2

I am trying to explore the way to use structure in opencl

I first try struct (defined on host)

typedef struct UserStruct {

    cl_int x;
    cl_int y;
    cl_int z;
    cl_int w;
} UserStruct;

and structure (defined on device)

typedef struct UserStruct {
    int x;
    int y;
    int z;
    int w;
} UserStruct;

Using the defined structure, I create two buffers (para_input and para_output) and init them by different values. The kernel function copies value from para_input to para_output.

The example works fine.

But, when I add cl_int16 in the struct, the copying kernel does not work. here is the modified structure:

typedef struct UserStruct {

    cl_int x;
    cl_int y;
    cl_int z;
    cl_int w; 

    cl_int16 vn16;
} UserStruct;

and structure (defined on device)

typedef struct UserStruct {
    int x;
    int y;
    int z;
    int w;

    int16 vn16;
} UserStruct;

Is there requirement to align the structure on both host and device? Or what is the most popular way to use structure in opencl? Thanks.

Erkang
  • 31
  • 3
  • Are `sizeof()` of both structures equal? Also, a runnable example would help (or, at least, an explanation of "the copying kernel does not work"). – fjarri Feb 03 '16 at 02:28
  • Thanks for the reply. You are right. The sizes are different between host and device. The size is 80 on host. But the size is 128 on device. Could you give some hints to handle this issue? I didn't get the ideas of alignments in the specification. Thanks. – Erkang Feb 03 '16 at 03:17

2 Answers2

2

Expanding on the comment:

It seems that your problem is caused by the difference in the default structure alignment in your C compiler and OpenCL compiler. Namely, the C compiler packs the structure to the minimum of 80 bytes, while the OpenCL compiler aligns it to 128 bytes (which is a good thing to do performance-wise). You can match the alignment by specifying it explicitly: either pack both structures, or align both to 128 bytes. See OpenCL docs and your compiler's docs (which, most probably, uses the same notation) for details.

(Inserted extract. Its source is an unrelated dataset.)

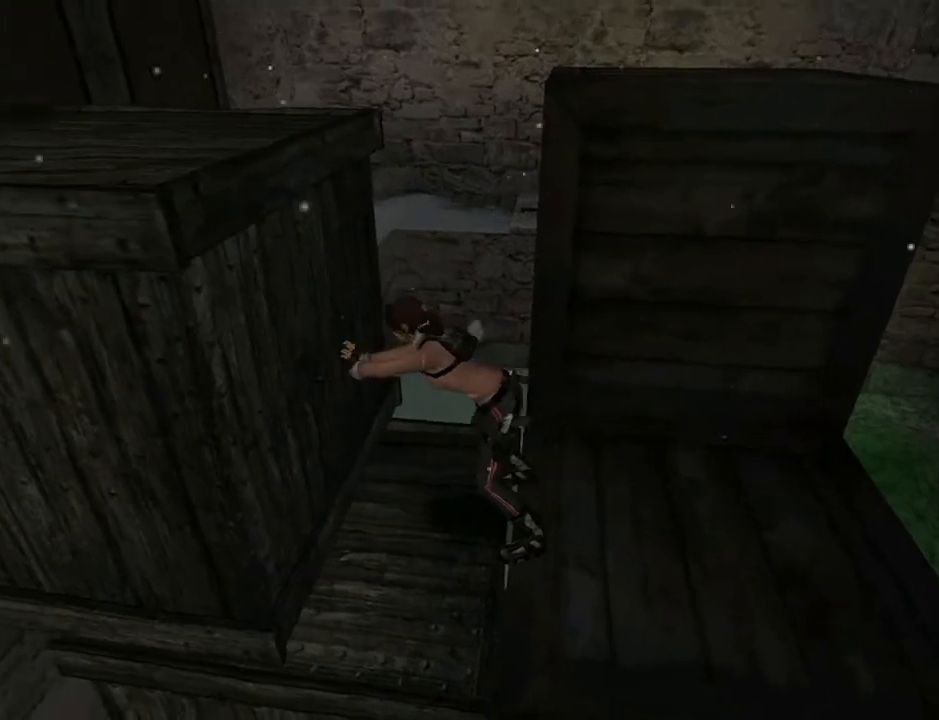
{"buttons": [], "left_stick": "center", "right_stick": "center", "events": []}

In any case, I would recommend going with the 128 bytes alignment, unless you are pressured for space. Declare your structures as:

typedef struct UserStruct {

    cl_int x;
    cl_int y;
    cl_int z;
    cl_int w;

    cl_int16 vn16;
} __attribute__ ((aligned (128))) UserStruct;

and analogously for the host one.

As a side note, nothing prevents you from using the same structure both for the host and the device code. cl_ints are just aliases for native types anyway (although the explicit alignment specifier will be still necessary, because the structure will potentially be processed by different compilers).

fjarri
  • 9,546
  • 39
  • 49
1

On windows machine or vs C++ complier, please try the following lines to align the struct, __attribute__ works on GNC compiler.

typedef __declspec(align(128)) struct UserStruct {

    cl_int x;
    cl_int y;
    cl_int z;
    cl_int w;

    cl_int16 vn16;
} UserStruct;
Erkang
  • 31
  • 3